Exercise instructions »
**a)** In the interview about The Wittliff Collections, what was the collection called at first?
**b)** Carry on the interview about The Wittliff Collections from the point where the text ends.

And through that passion, developed a lot of friendships, developed a lot of relationships, and eventually 20 years later wanted to set up an archive, a collection that would preserve and inspire young Texans really to create. He always said that if he had known how hard it was to write and that successfully creative people and writers, how much work it took that he would've not gotten so discouraged early on that it was something you realize only much later that it takes a whole lot of work to do. So he established the Southwestern Writers Collection as it was called at the beginning, to inspire young people who, as he like to say, who had the itch to create, but not yet the courage, The Wittliff Collections is a great legacy for that.

Giselle Kowalski:
Yeah, that's fantastic. So I wanted to go in a little bit more into the collections that are currently at The Wittliff. And the big one right now, and it's been big for a while, is the Lonesome Dove Collection that y'all have, and that's one of the most iconic ones that I have had the privilege of witnessing since I've been a student and now that I'm a staff here. And I wanted to know a little bit of how you even got your hands on such a collection. What was that like that it's beyond me to know how you even get that here at Texas State?

David Coleman:
Well, this is one of those great stories, I mean, Bill passed almost five years ago now, and so much of what we have gotten over the 30 plus years that we've been around as an institution has come through Bill one way or the other. And Bill was the Lonesome Dove movie creator basically. That was a book not written by him, written by Larry McMurtry. But actually Bill got attached to that project, as they like to say. Remember I mentioned Bill was a publisher early on and one of the early books he did was an anthology of short stories or essays rather, by Larry McMurtry, who later wrote Lonesome Dove. So Bill and Larry knew each other well.

Records supplied »
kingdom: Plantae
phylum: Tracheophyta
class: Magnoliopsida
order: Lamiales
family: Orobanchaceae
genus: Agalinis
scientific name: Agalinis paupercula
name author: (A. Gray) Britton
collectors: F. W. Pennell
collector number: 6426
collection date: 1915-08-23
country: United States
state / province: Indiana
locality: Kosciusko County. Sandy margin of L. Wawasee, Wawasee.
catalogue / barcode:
...
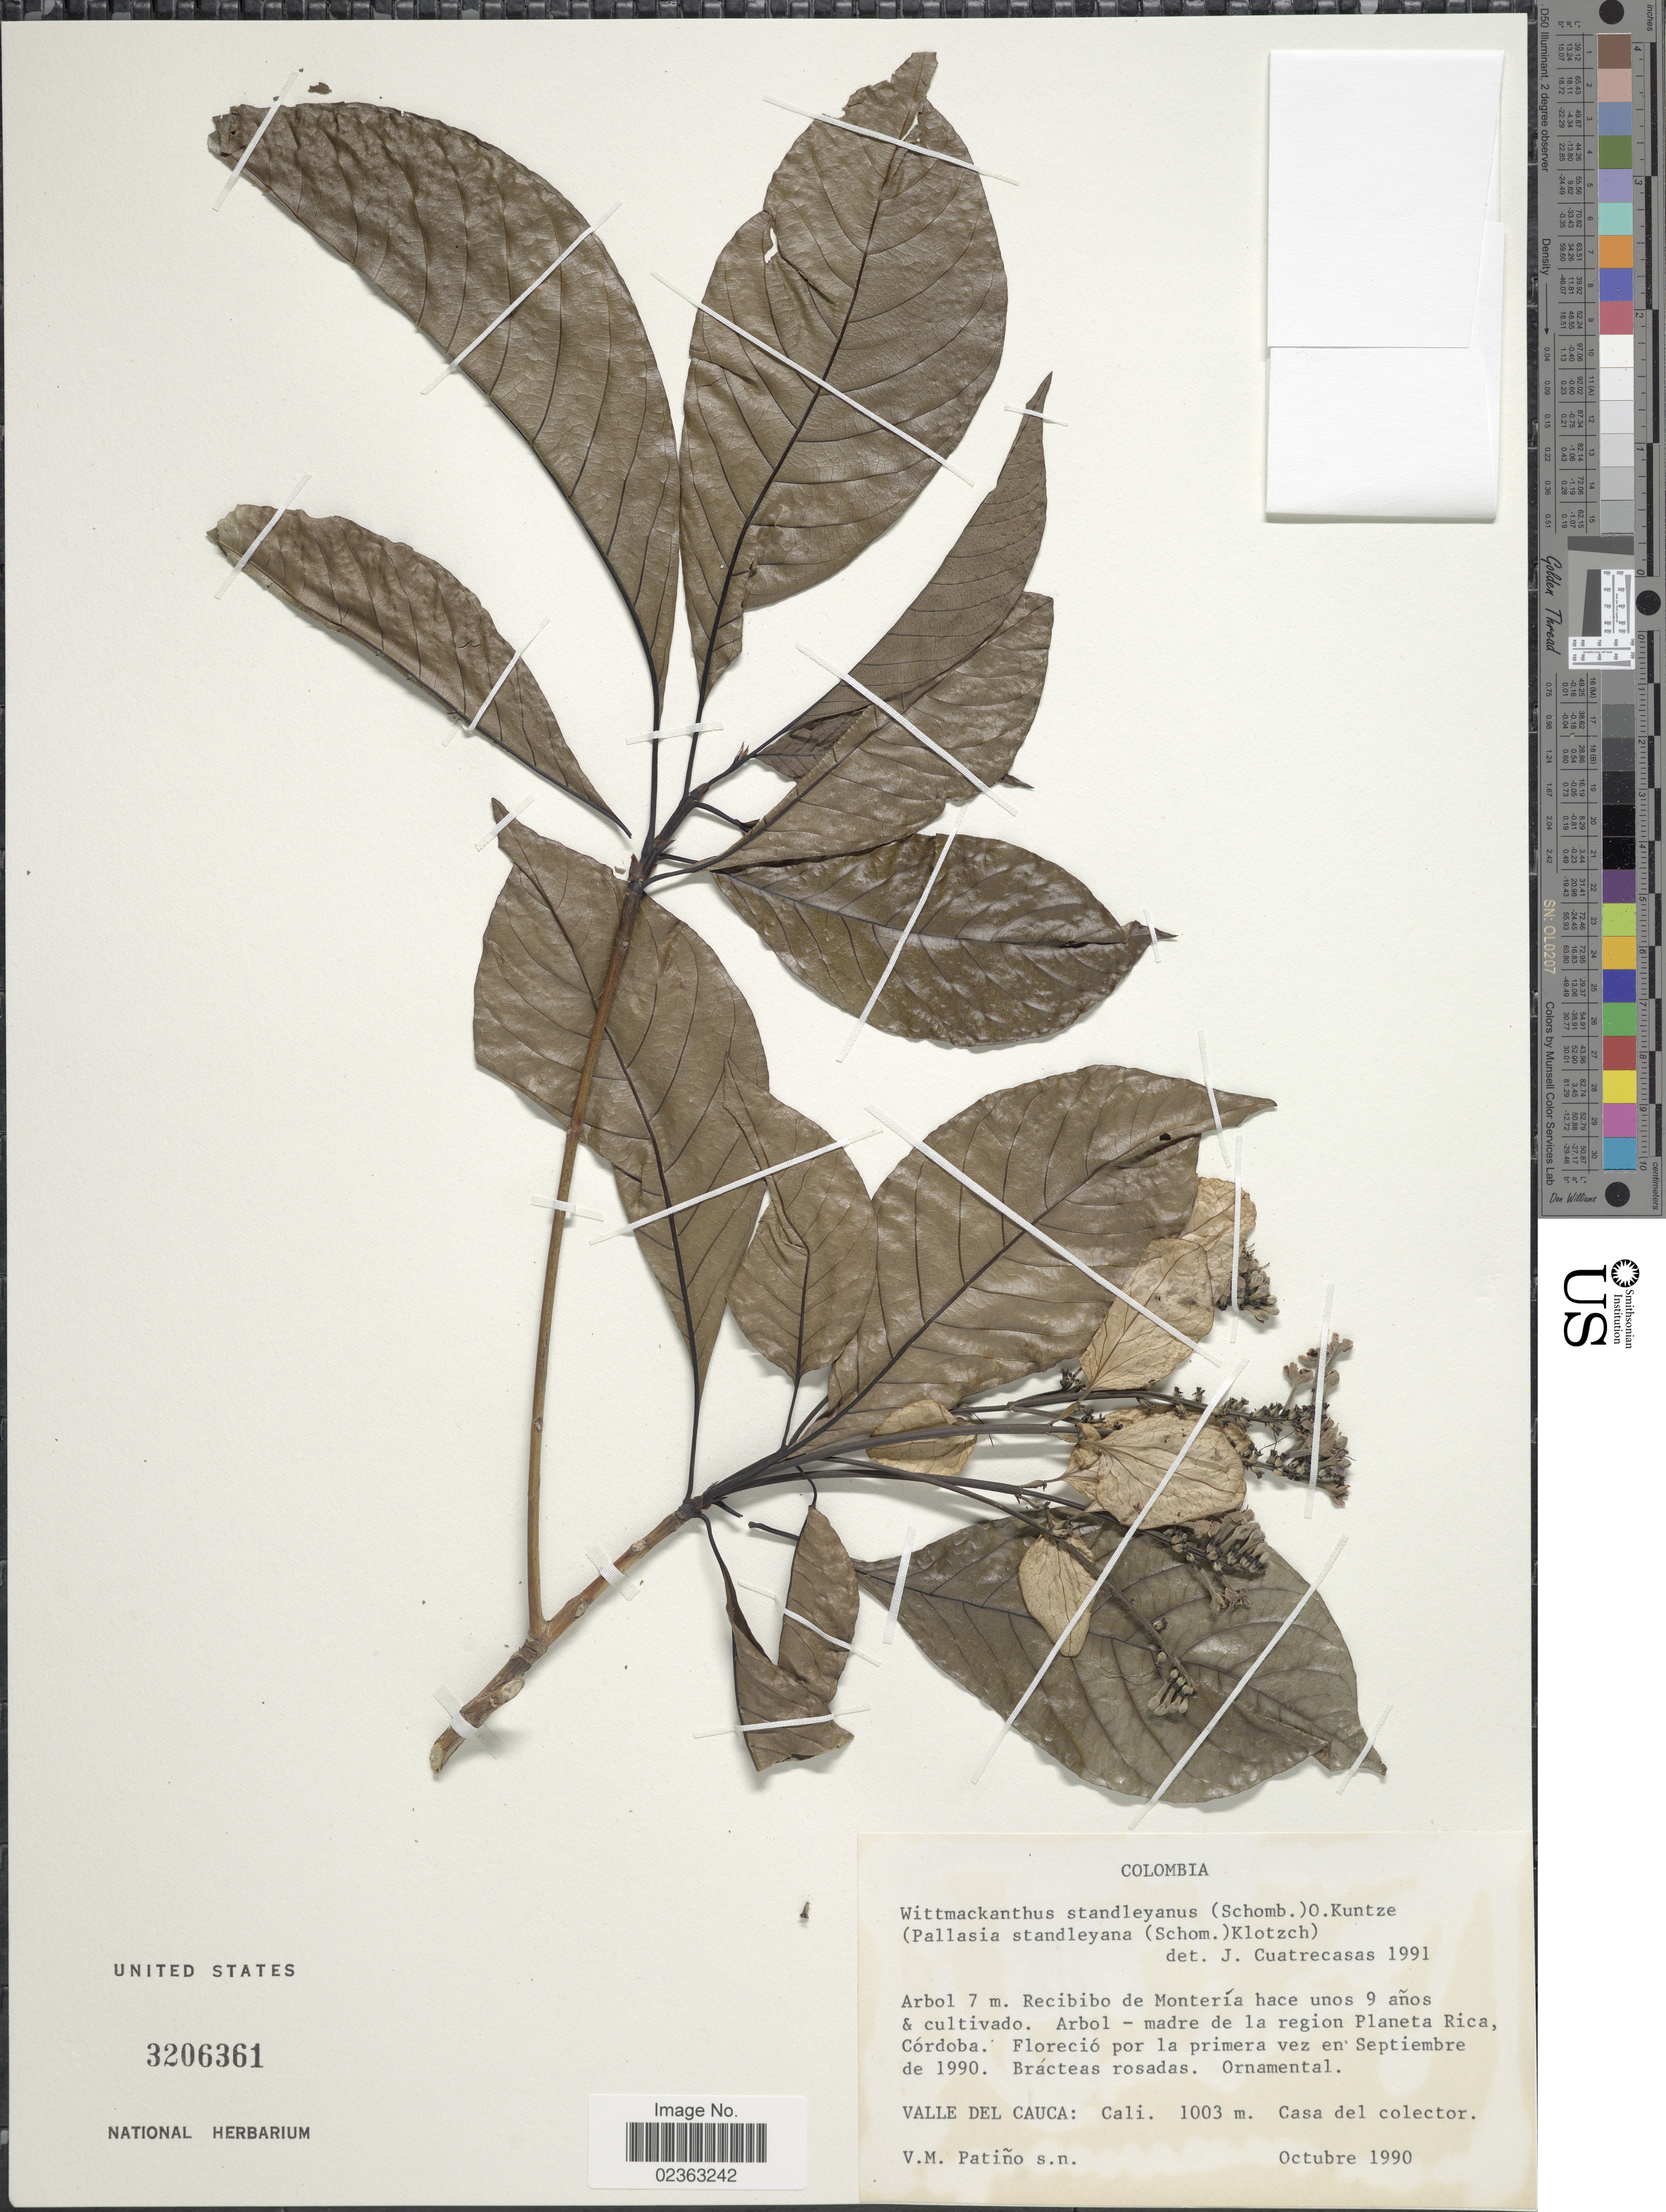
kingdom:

Final answers »
**a)** The Southwestern Writers Collection.

**b)**
And then fast-forward to the ’80s after Larry has written the book, Lonesome Dove, then it gets optioned by a production studio, Motown Records actually. They signed up to do a Western, the book then won the Pulitzer and the movie was on CBS, found the funding for it, and Bill was selected with Larry McMurtry's blessing to adapt the book into a screenplay or I guess technically a teleplay at that time. So Bill adapts the story into a screenplay and is co-executive producer of the whole project. Bill was very headstrong in a really positive way. He didn't get involved in a project unless he had what's called creative control. He had the final say. So he had just with his wife, Sally founded the Southwestern Writers Collection. This is all connected, you see.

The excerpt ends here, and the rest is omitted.